The minute I walked onto the ward, the ward sister said “Sadia!” with a beam on her face. I thought she was just happy to see me, but on seeing her stood by an open CD register I found out it was more relief than happiness.
It looked as though a patient that had been prescribed tramadol M/R had been given tramadol immediate release instead of tramadol M/R, because the amount of the former was down and the amount of the latter was up, but by more than it should have been. To complicate things further, the tramadol M/R stocked on the ward was the 100mg strength, meaning the wrong dose may have been given at some point too.
After ten minutes of trying to work out how the quantities ended up as they were, I gave up and asked for another pair of eyes in the form of the senior mental health pharmacist. She also couldn’t make head or tail of it after we had spent another fifteen minutes discussing it.
In the end, we corrected the quantities to the current amounts, recorded what we had done, had all patients on tramadol M/R changed to tramadol and removed all tramadol M/R from the ward. I also instructed all staff that there needed to be two nurses involved in the administration of tramadol from here on in, as I was shocked to discover that this wasn’t already happening. The joyous task of completing an incident report awaits me on Monday.

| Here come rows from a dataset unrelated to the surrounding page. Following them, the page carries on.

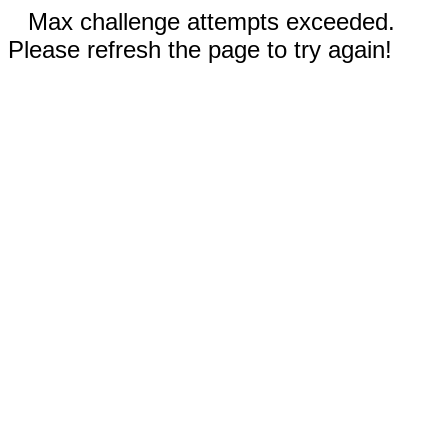
Max challenge attempts exceeded.
Please refresh the page to try again!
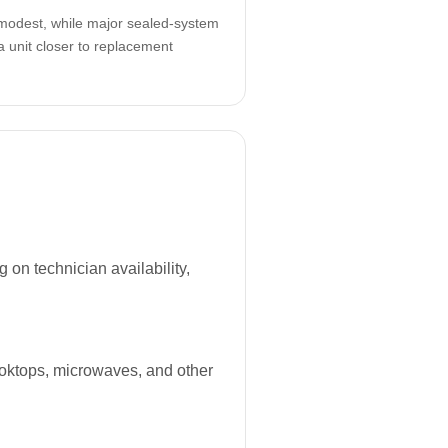
odest, while major sealed-system
a unit closer to replacement
on technician availability,
ooktops, microwaves, and other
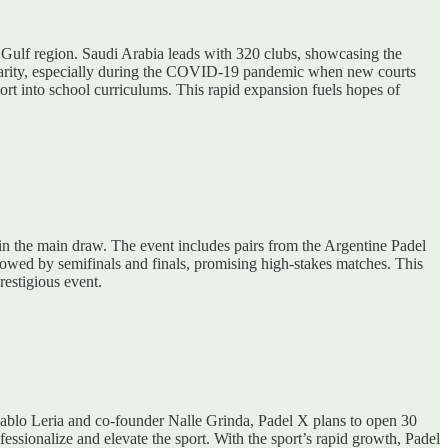
e Gulf region. Saudi Arabia leads with 320 clubs, showcasing the
pularity, especially during the COVID-19 pandemic when new courts
rt into school curriculums. This rapid expansion fuels hopes of
t in the main draw. The event includes pairs from the Argentine Padel
owed by semifinals and finals, promising high-stakes matches. This
restigious event.
ablo Leria and co-founder Nalle Grinda, Padel X plans to open 30
sionalize and elevate the sport. With the sport’s rapid growth, Padel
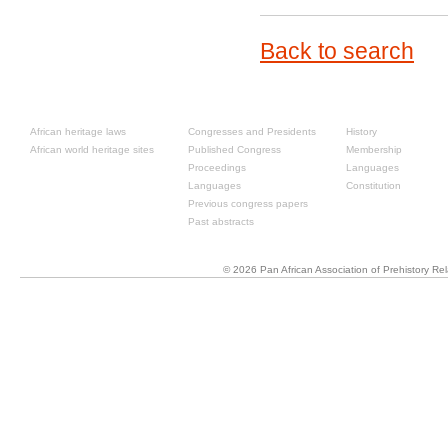
Back to search
Resources
Past congresses
About
African heritage laws
Congresses and Presidents
History
African world heritage sites
Published Congress
Membership
Proceedings
Languages
Languages
Constitution
Previous congress papers
Past abstracts
© 2026 Pan African Association of Prehistory R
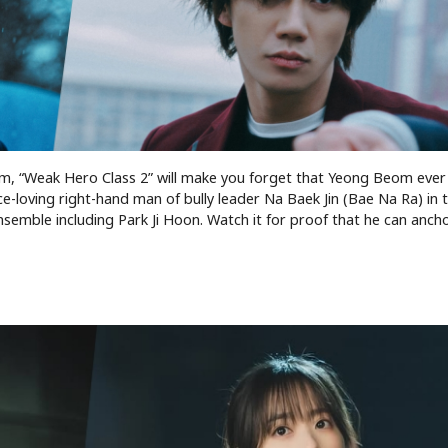
him, “Weak Hero Class 2” will make you forget that Yeong Beom ever
e-loving right-hand man of bully leader Na Baek Jin (Bae Na Ra) in t
semble including Park Ji Hoon. Watch it for proof that he can anch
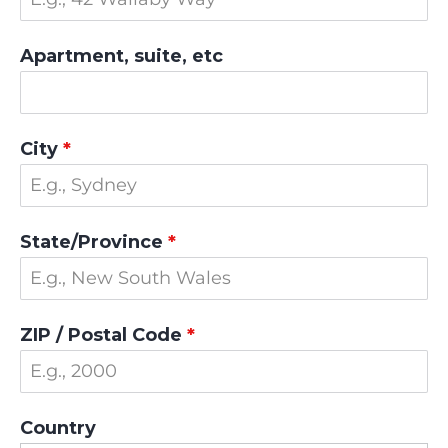
Apartment, suite, etc
City
*
State/Province
*
ZIP / Postal Code
*
Country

It’s safe to say (well, one would hope) that this major an error won’t happen again on that ward. However, this has made me genuinely relieved that tramadol has become a controlled drug. Who knows how many errors have gone unnoticed due to stocking different strengths and no two-nurse checks or records in place? I envision that the experience of other pharmacists since the new legislation has been a pretty mixed bag too.